Myanmar’s government, made up of ex-generals of the former military junta, is employing tactics associated with the erstwhile dictatorship to intimidate journalists before next weekend’s historic general elections, Amnesty International has said.
A distressing crackdown on freedom of expression has been carried out in that Southeast Asian country with the clear aim of creating a climate of fear prior to the balloting, Laura Haigh, Amnesty’s Myanmar researcher, told EFE.
Amnesty estimates that more than a dozen journalists are in prison after being convicted of violating laws that the London-based human rights group considers draconian and open to interpretation.
Since the beginning of the year, Amnesty has investigated cases of threats and intimidation of journalists who report on sensitive topics in the country’s recent history.
The pressure on independent media has been gathering steam in the build up to the 8 November vote – the first since widely-criticized elections in 2010 that ushered in a nominally civilian government after nearly five decades of military rule.
In recent months, Myanmar has seen cases including, but not limited to, hefty fines, newspaper shutdowns, online hacking of pro-opposition media outlets and murders of journalists.
“The authorities are still resorting to the old tactics (associated with the junta) to stifle freedom of expression,” Haigh added. On 30 March 2011, the military junta handed over power to a civilian government made up of former army generals who traded in their uniforms in order to lead the country’s democratic transition.
President Thein Sein, who was prime minister from 2007 to 2011, during the last military junta, set in motion a process of democratic reforms that included releasing hundreds of political prisoners, ceasefire agreements with ethnic guerilla forces and greater human rights concessions.
One of the reforms most widely applauded by the international community was the abolishment of pre-publication censorship, a move that led to the proliferation of dozens of independent media outlets. But despite the new freedoms for the media, reporters are still wary of reporting on topics related to the Burmese army, the persecuted Rohingya Muslim minority and religious intolerance and the surge in extremist Buddhist groups, Haigh said.
Speaking about the case of Burmese journalist Aung Kyaw Naing, who died a year ago under “mysterious circumstances” while in military custody after being detained for covering the armed conflict in the state of Kachin, Haigh said authorities had failed to investigate the incident and bring those responsible to justice.
On another occasion, the CEO of the Eleven Media Group and the 2013 World Association of Newspapers and News Publishers’ Golden Pen of Freedom award winner, Than Htut Aung, was attacked by a group of unidentified persons who remain at large. Instances of hackers gaining access to the web portals of the pro-opposition media and posting false information on them are also not uncommon.
On 12 October, The Irrawady newspaper’s website was infiltrated by hackers who posted a fictitious article about the health of Nobel Peace Prize laureate Aung San Suu Kyi, leader of the main opposition party.

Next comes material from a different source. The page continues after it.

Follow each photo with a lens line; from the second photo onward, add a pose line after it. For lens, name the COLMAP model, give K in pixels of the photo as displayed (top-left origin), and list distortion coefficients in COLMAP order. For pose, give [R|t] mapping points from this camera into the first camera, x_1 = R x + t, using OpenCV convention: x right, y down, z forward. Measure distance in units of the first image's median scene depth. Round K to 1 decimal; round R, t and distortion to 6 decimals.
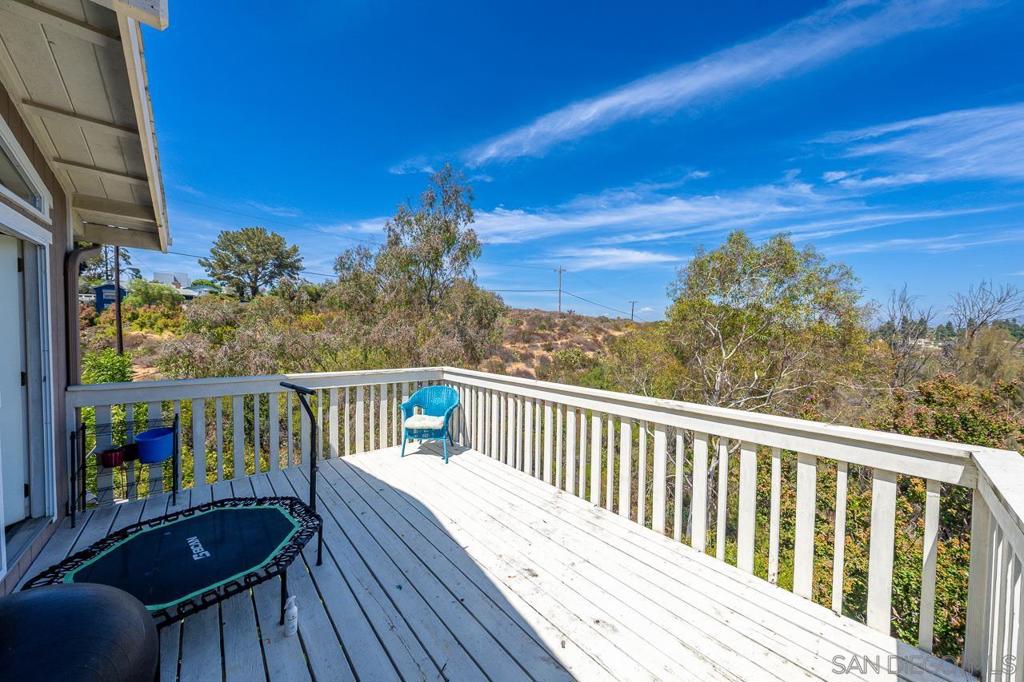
lens RADIAL K [[351.4, 0, 513.9], [0, 351.4, 345.4], [0, 0, 1]] dist [0.010277, -0.000142]
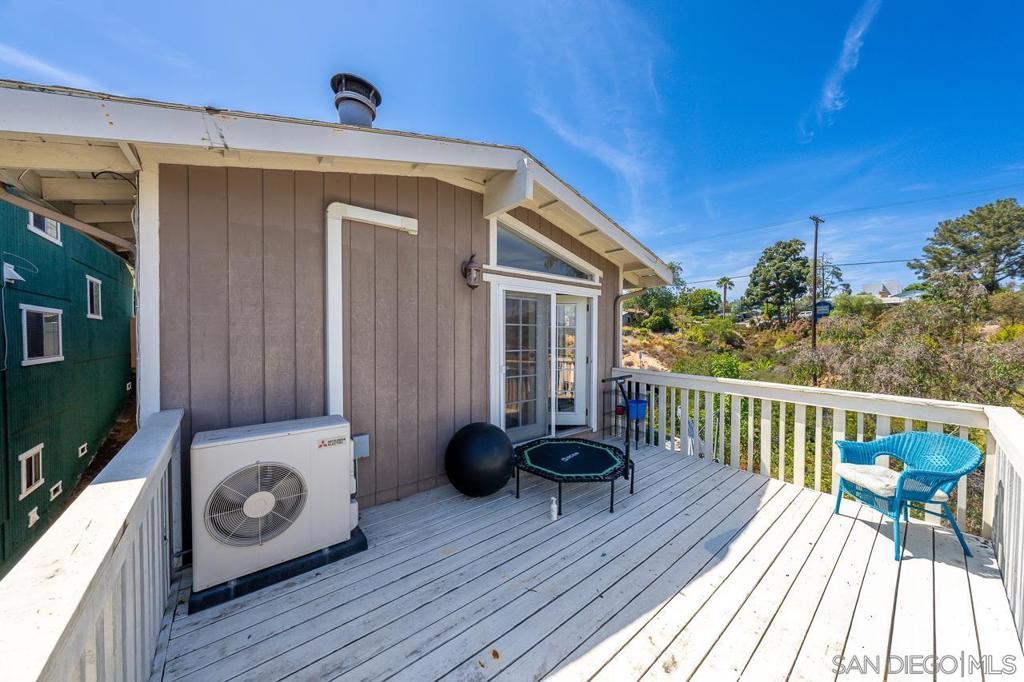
lens RADIAL K [[351.4, 0, 515.5], [0, 351.4, 337.3], [0, 0, 1]] dist [0.010277, -0.000142]
pose [[-0.039455, -0.005818, -0.999204, 0.095382], [-0.047529, 0.998862, -0.003939, -0.001574], [0.998090, 0.047336, -0.039687, 0.080571]]
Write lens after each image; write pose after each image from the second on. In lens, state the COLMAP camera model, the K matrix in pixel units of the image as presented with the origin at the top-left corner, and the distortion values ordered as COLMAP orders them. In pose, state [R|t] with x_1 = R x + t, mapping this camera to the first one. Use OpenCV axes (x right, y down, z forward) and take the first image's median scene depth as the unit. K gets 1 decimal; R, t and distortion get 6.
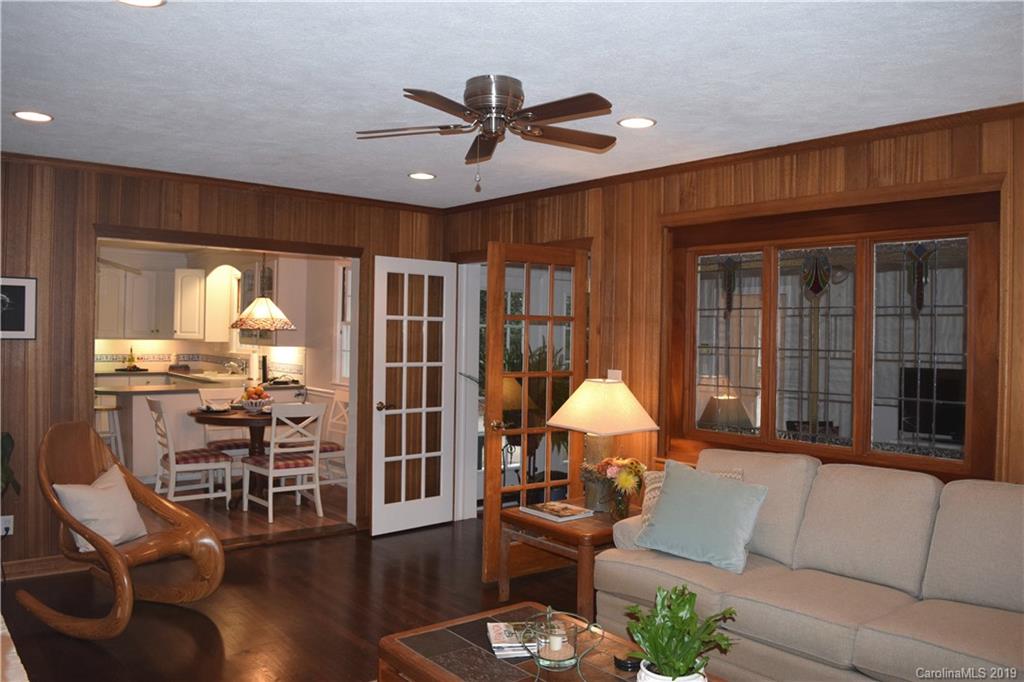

A few months ago, five workers at the Unity Weekly magazine were sentenced to seven years of imprisonment with hard labor after publishing a report on alleged secret government installations where chemical weapons were purportedly being manufactured.
A pervasive climate of impunity exists in Myanmar, where those responsible for human rights violations are rarely held accountable, Haigh said. The limits on freedom of expression prevent the Burmese people from sharing ideas and information and smother essential debate on the human rights situation, she added.